Paying Off Debt Too Quickly Can Be Dangerous

blog Mar 11, 2019
 

No one likes debt, but if you had to choose, which debt would you prefer to have, a student loan or a mortgage? I’m almost certain you would prefer a mortgage. But, a federal student loan is better, let me explain.

Student loans have benefits that a mortgage simply cannot offer. Some of these benefits include loan forgiveness, loan deferment, no credit checks and income-based repayment.

Student loan debt is low-interest debt that is easily paid off with the income you receive from using your degree. If you pursue a good career with numerous job prospects, your student loan can easily be paid off. Plus, you’ll keep making money from the degree for the rest of your life. Not to mention, no one can foreclose on your degree.

Old-school financial experts speak negatively about student loans. They simply do not understand how this new economy works. In this economy, it is okay to have good debt if it brings you money. Old-school experts will not understand why it is okay to have good debt. Neither will they understand why it is okay to have subscription payments like Amazon Prime, Spotify, Netflix, Apple Music or Hulu.
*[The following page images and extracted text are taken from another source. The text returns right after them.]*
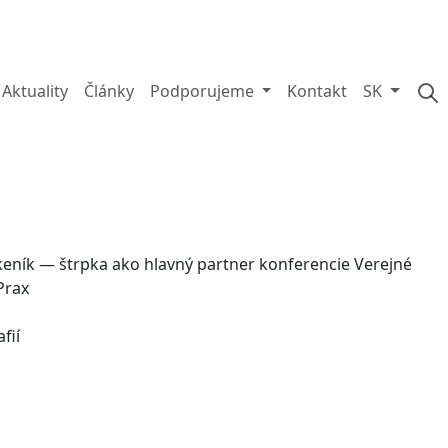
Aktuality
Články
Podporujeme
Kontakt
SK
fií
The new economy is completely different. Old school advice won’t help you because our cost of living is significantly higher. Wage growth has been flat for almost 30 years. College education is very expensive. Home values have skyrocketed. Inflation has eroded much of the purchasing power of savers, and banks pay little to nothing on a savings account. Our generation simply cannot afford to follow the same old advice to save as much as possible and stay out of debt. It won’t work.

You need to adopt a new philosophy.

1. You need to save for an emergency.

2. You need to pay off good debt slowly.

3. You need to invest for the future

All three of these have to be done simultaneously. You cannot prioritize one over the other. If you do, you will lose.

Old-school experts teach us to make debt our number one priority. This is exactly what banks and financial institutions want. They want you to focus on paying off debt, so they get paid first, before you keep any money for yourself. This has to change. You need to save, pay down debt and invest — at the same time.

Rushing to be “debt free” without investing is dangerous. It can set you years back financially. Being debt-free today and broke at retirement does not equal financial success. Each year you wait to invest, you lose about $200,000. This means waiting five years to begin investing will cost you $1 million.

I’d rather have good debt that I pay off slowly, and invest more of my income towards my future than to give all of my money away to pay off debt and end up broke.